Chatsworth: Affects of Speed and Rhythm

Chatsworth lies along the River Derwent in the Peak District, 20 kilometres south-west of Sheffield. The layout of Chats-worth was formed by a rational square grid, parallel to the course of the Derwent and the edge of the escarpment of East Moor, based on the size of the house. The arrangement of the garden and the avenues in the park-land outside the garden were designed on the lines of the matrix. The discrepancy between the low-lying garden and the surrounding hilly landscape (still partly wild at the time) was an essential feature of Chatsworth.
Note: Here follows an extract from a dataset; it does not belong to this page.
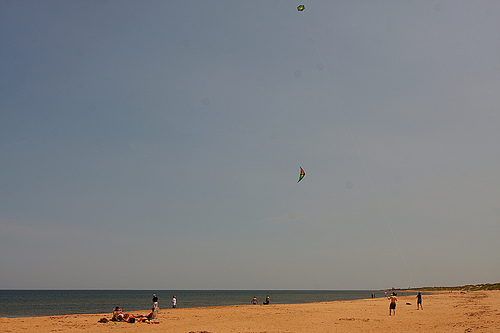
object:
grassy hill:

(Architecture and Land cape) - Clemens Steenberg

On the main path, there will be at least two obvious visual points to catch your eye, such as cascade, statues, and buildings. In addition, you will realize at least two more visual points at the intersection. Therefore, a visual rhythm is generated when you are moving.
Some space has its own kinetic energy. This case uses the height difference between the valleys to create a cascade (dynamic landscape). This extended flow of water can easily bring the vision from near too far and control viewer's behaviour. On the contrary, some space does not have its own kinetic energy, but can make the creatures instinctively generate dynamics in, such as playgrounds, courtyards, and mazes.

Roads and paths are the elements that cut the landscape directly. They usually have the clear directionalities (the case is clearly cut in four directions). In addition, they are easy to imagine the existence of speed. For example, passers are walking or a carriage is passing by. In the other space, the direction is not limited and then it is difficult to imagine the speed.